Fragmento seleccionado:
* * * * * * * * *

La subasta de bienes de Frost-trol en Cabanes cierra su primera fase con éxito

La venta de maquinaria y bienes muebles de la antigua empresa de refrigeración industrial ha generado un millar de ofertas de casi 200 participantes.

Imagen genérica de maquinaria industrial en una fábrica.
IA

Imagen genérica de maquinaria industrial en una fábrica.

La primera fase de la subasta de los bienes de Frost-trol, la antigua empresa de refrigeración industrial de Cabanes, ha concluido con éxito, atrayendo a cerca de 200 participantes y generando un millar de ofertas por la maquinaria y los bienes muebles.

Esta fase, que finalizó el jueves, ha visto cómo una unidad industrial valorada en 3,8 millones de euros se ha vendido por 2 millones de euros. La subasta de la nave industrial, la parte de mayor valor, concluye este viernes, con una valoración de 21,8 millones de euros y un precio de salida de 10,9 millones de euros.
En la primera etapa, se pusieron a la venta unas sesenta unidades de maquinaria, con un valor total de más de ocho millones de euros. De estos, 3,8 millones correspondían a la unidad industrial, especializada en líneas de Finn Power y pintura epoxi, y el resto a existencias valoradas en 4,3 millones de euros. Las ofertas rozaron las 200, destacando la compra de la línea productiva por más de la mitad del precio de salida. La marca Frost-trol también fue subastada, recibiendo una oferta de 100 euros.

* * * * * * * * *

Datos registrados:

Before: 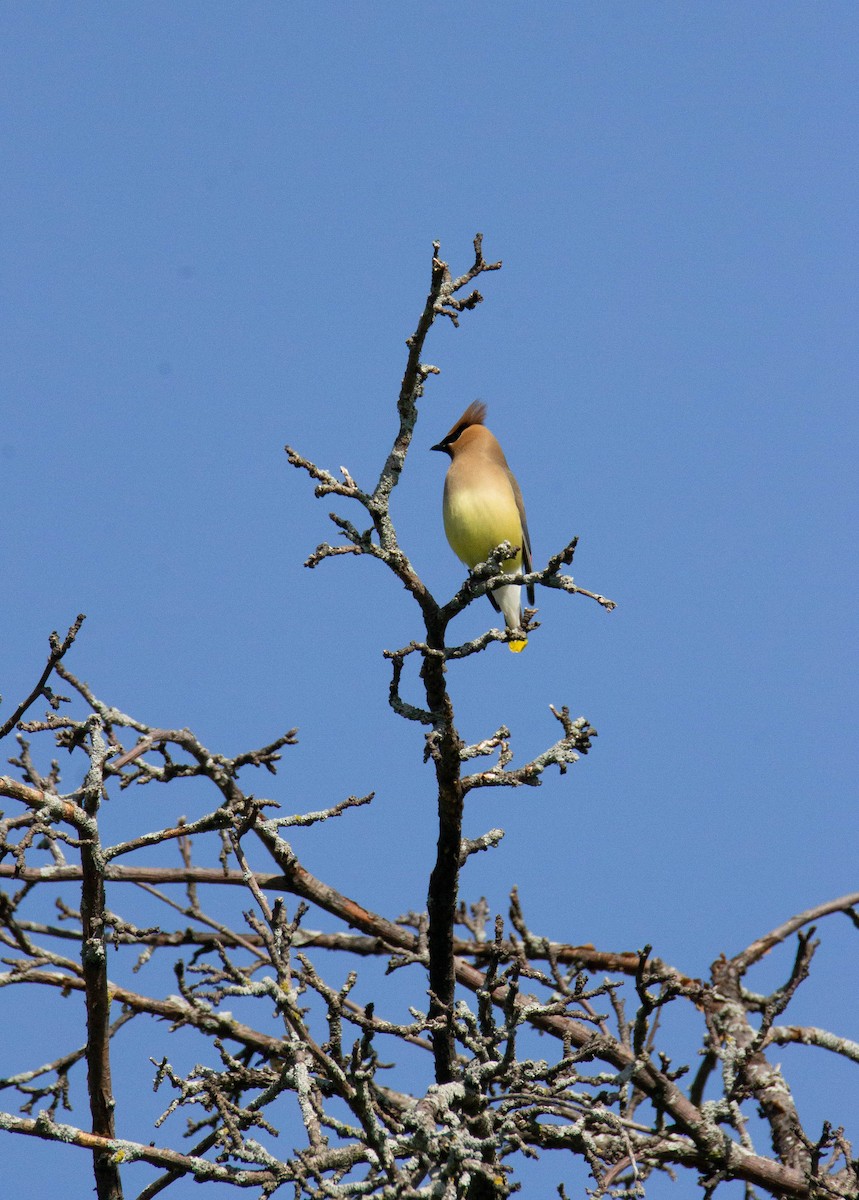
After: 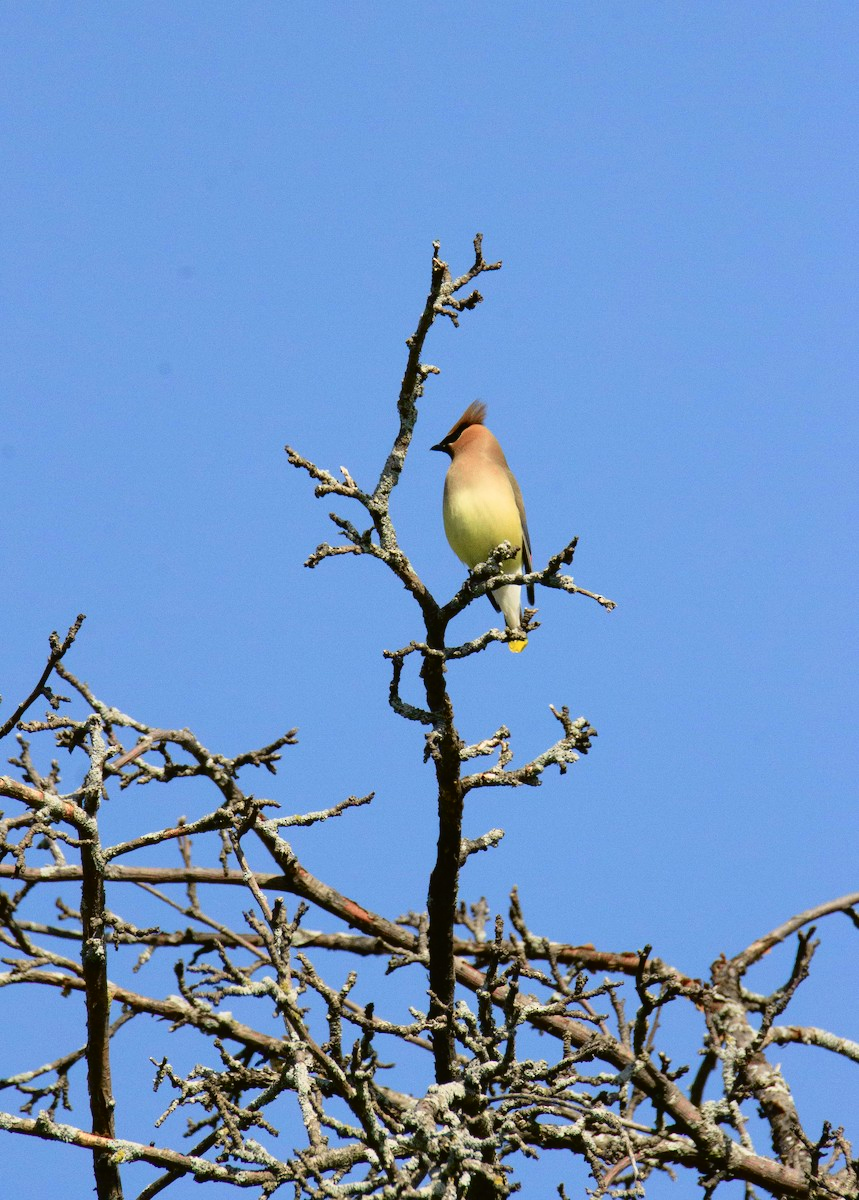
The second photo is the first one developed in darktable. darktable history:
tone curve: curves: ch0 [(0, 0.021) (0.049, 0.044) (0.152, 0.14) (0.328, 0.377) (0.473, 0.543) (0.663, 0.734) (0.84, 0.899) (1, 0.969)]; ch1 [(0, 0) (0.302, 0.331) (0.427, 0.433) (0.472, 0.47) (0.502, 0.503) (0.527, 0.524) (0.564, 0.591) (0.602, 0.632) (0.677, 0.701) (0.859, 0.885) (1, 1)]; ch2 [(0, 0) (0.33, 0.301) (0.447, 0.44) (0.487, 0.496) (0.502, 0.516) (0.535, 0.563) (0.565, 0.6) (0.618, 0.629) (1, 1)], color space Lab, independent channels, preserve colors none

* * * * * * * * *

Tareas por realizar:
1 – Enumera, sin repetir ninguna, todas las cantidades expresadas en millones de euros que aparecen en la noticia sobre la subasta de Frost-trol.
2 – Devuelve el fragmento de la noticia sobre la subasta de Frost-trol que va desde "La primera fase" hasta "10,9 millones de euros.", copiado tal cual.

Soluciones:
1 –
- 3,8 millones de euros
- 2 millones de euros
- 21,8 millones de euros
- 10,9 millones de euros
- más de ocho millones de euros
- 4,3 millones de euros

2 –
La primera fase de la subasta de los bienes de Frost-trol, la antigua empresa de refrigeración industrial de Cabanes, ha concluido con éxito, atrayendo a cerca de 200 participantes y generando un millar de ofertas por la maquinaria y los bienes muebles.

Esta fase, que finalizó el jueves, ha visto cómo una unidad industrial valorada en 3,8 millones de euros se ha vendido por 2 millones de euros. La subasta de la nave industrial, la parte de mayor valor, concluye este viernes, con una valoración de 21,8 millones de euros y un precio de salida de 10,9 millones de euros.